FİNAL 2

4.1K 188 38
                                    

'Birine ikinci bir şansı vermek aslında sonunun aynı olduğunu göstermez. Nasıl okuduğuna bağlı olarak sonucunun haklı çıkacağına işaret verir.'

Sırf onunla bir daha karşılaşmamak için başka ülkeye yerleşmiştim ve yine beni bulmuştu. Kucağında çocukla sessiz sessiz benim bir şeyler söylememi bekliyordu.

"Yerimi babam söyledi değil mi?" dedim gülerek.

"Hayır, ben zaten senin yerini biliyordum ama Pusat beyin rızasını almadan karşına çıkmak istemedim."

Başımı yavaşça kaldırıp ona baktım. Fiziksel olarak değişmiş olması bir yana artık konuşması da çok değişmişti. Babamı günahı kadar sevmeyen adam şimdi ismini saygıyla anıyordu.

"N-Neden geldin?" dedim elimi usulca indirerek. Kucağındaki bebek gülerek etrafta uçulan kelebeklere uzanmaya çalışıyordu.

"Çünkü sensizlikle daha fazla baş edemedim." dedi çatallaşan sesiyle.

O kadar yıpranmış görünüyordu ki onu bu halde görmek beni mahfetmişti.

"Hayır Bade öldüğü için ve sen kendine yeni bir yara bandı bulamadığın için geldin." dedim tebessüm ederek.

"Asla böyle düşünme Emel, ben eğer kendime bir yara bandı bulmak isteseydim bir sürü kadın vardı onlara giderdim."

"O zaman gitseydin." dedim sözüne atlayarak. "Neden yeniden geldin ki başka bir kadına-"

"Çünkü yaramın asıl sahibi beni iyileştirebilir. Ben buraya beni affetmen için gelmedim Emel, yarama tuz basacağını bile bile o güzel gülüşünü görüp tükenen nefesimi yeniden alabilmek için geldim."

Adımlarını yeniden bana doğru yöneltip tam karşımda durmuştu. Anında o kokusu burnuma dolmuştu.

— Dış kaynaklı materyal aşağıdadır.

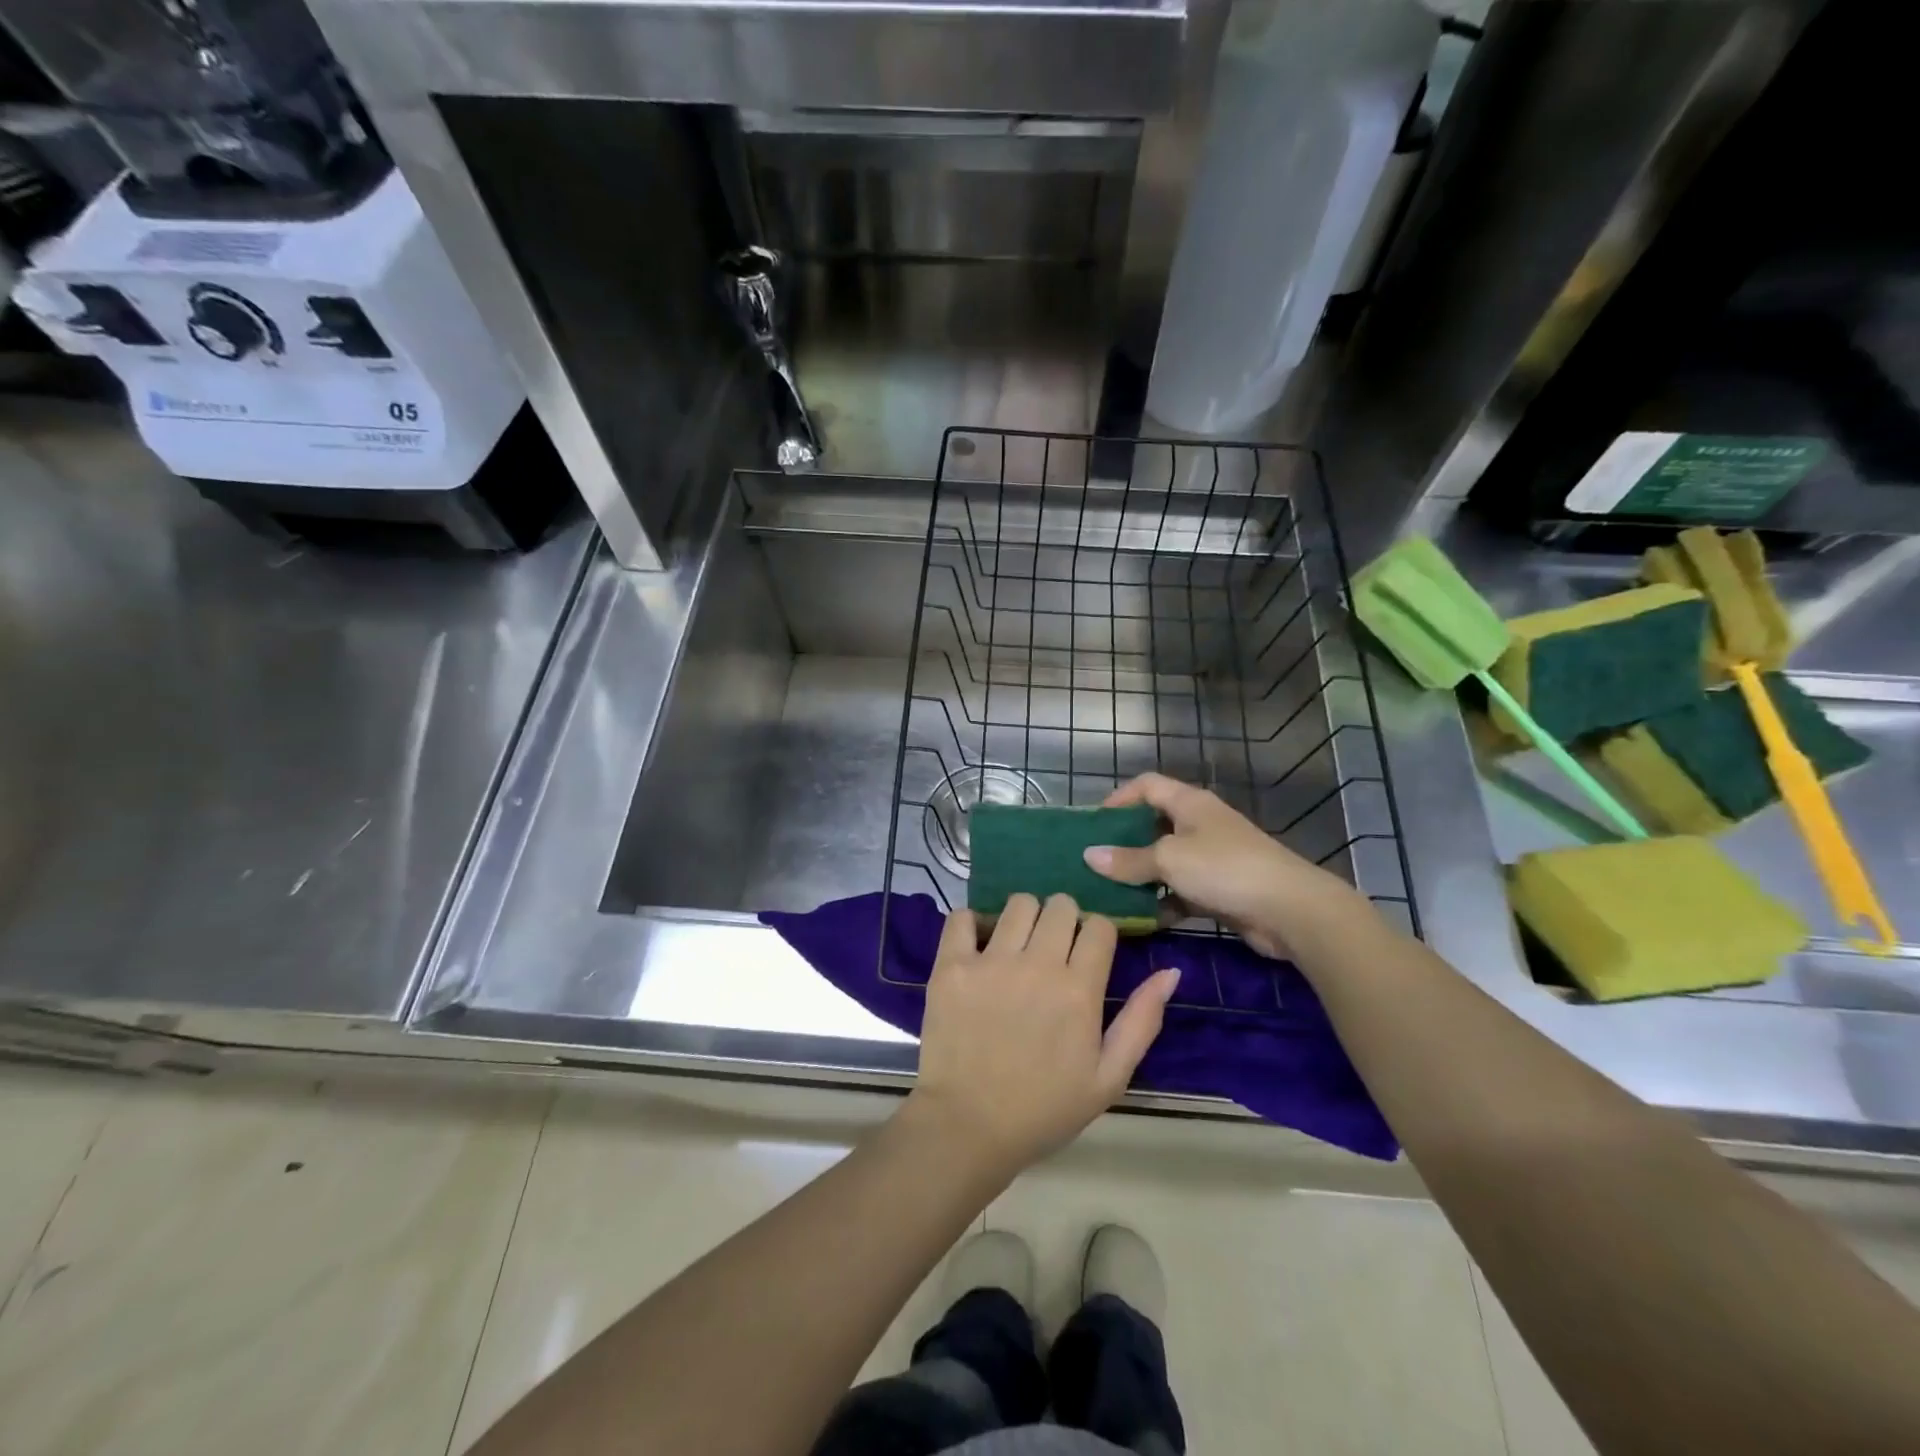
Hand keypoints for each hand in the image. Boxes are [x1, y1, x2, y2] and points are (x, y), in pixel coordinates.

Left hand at [906, 893, 1179, 1180]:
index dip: (1098, 935)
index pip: (1100, 926)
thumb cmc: (1043, 1109)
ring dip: (1024, 917)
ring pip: (1018, 903)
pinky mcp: (951, 966)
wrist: (968, 1128)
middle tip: (1053, 948)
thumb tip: (1171, 973)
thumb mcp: (1108, 1078)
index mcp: (1079, 990)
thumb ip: (1141, 1021)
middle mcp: (1037, 965)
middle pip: (1061, 905)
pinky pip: (963, 917)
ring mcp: (990, 962)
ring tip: (1017, 945)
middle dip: (1064, 919)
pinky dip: (972, 923)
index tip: (1088, 954)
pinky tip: (977, 945)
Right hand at [1082, 773, 1362, 958]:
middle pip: (1153, 824)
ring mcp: (1212, 857)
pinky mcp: (1219, 889)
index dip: (1118, 798)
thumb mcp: (1169, 860)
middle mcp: (1200, 824)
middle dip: (1125, 842)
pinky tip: (1144, 919)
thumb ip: (1128, 859)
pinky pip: (1181, 891)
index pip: (1146, 785)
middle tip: (1096, 862)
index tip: (1093, 824)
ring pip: (1166, 861)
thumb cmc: (1225, 869)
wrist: (1290, 910)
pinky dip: (1163, 902)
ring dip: (1142, 876)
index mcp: (1189, 803)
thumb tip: (1089, 855)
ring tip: (1111, 893)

"Beni affetmeyeceğini bile bile af dilemeye geldim. Çünkü panzehirim sensin, beni bir tek sen iyileştirebilirsin."

Eli usulca yanağımı avuçlayıp okşarken gözlerimi kapattım.

"Hatırlıyor musun? Sana zehrimi akıtacağım ama söz veriyorum panzehirin de ben olacağım demiştim."

Sözlerine karşı sadece başımı sallamıştım.

"Aslında o günden sonra damarlarıma doldurduğun o zehir bana değil sana aitti. Ben senden başkasına gidemem senden başkasını sevemem Emel..."

Gözlerimi kapattığım anda göz yaşlarım eline damlamıştı. Tam iki senedir ağlamayan ben şimdi karşısında göz yaşı döküyordum.

"Bu kalp bir kez sevdi ve sevdiği kişiden de asla pişman değil. Karşında duran bu sahtekâr adam sana yemin ederim çok pişman. Hatalarının telafisini ömrünü sana adayarak vermek istiyor. Bak senden beni affetmeni beklemiyorum buna da hakkım yok ama ben sensiz nefes alamıyorum Emel."

Konuşurken sesi öyle titriyordu ki nefes alamadığını hissedebiliyordum.

"Kokun olmadan daha fazla yaşayamıyorum. Çok dua ettim canımı alması için ama almayan Allah almıyor. Selim için senin için yaşamamı istiyor. Annemi kaybettim ben Emel, senin verdiğin acıyı bir dostum gibi anlattığım kadını kaybettim ve hiç bir şeyim kalmadı. Lütfen..." dedi ve burnunu çekti.

İşte o an ağladığını anlayıp gözlerimi açmıştım. Karanlığı andıran o gözlerden yavaş yavaş yaşlar süzülüyordu.

"Lütfen her şeyimi bana geri ver. Sana çektirdiğim bütün acıları hak ettiğin huzurla vereceğim sana söz veriyorum."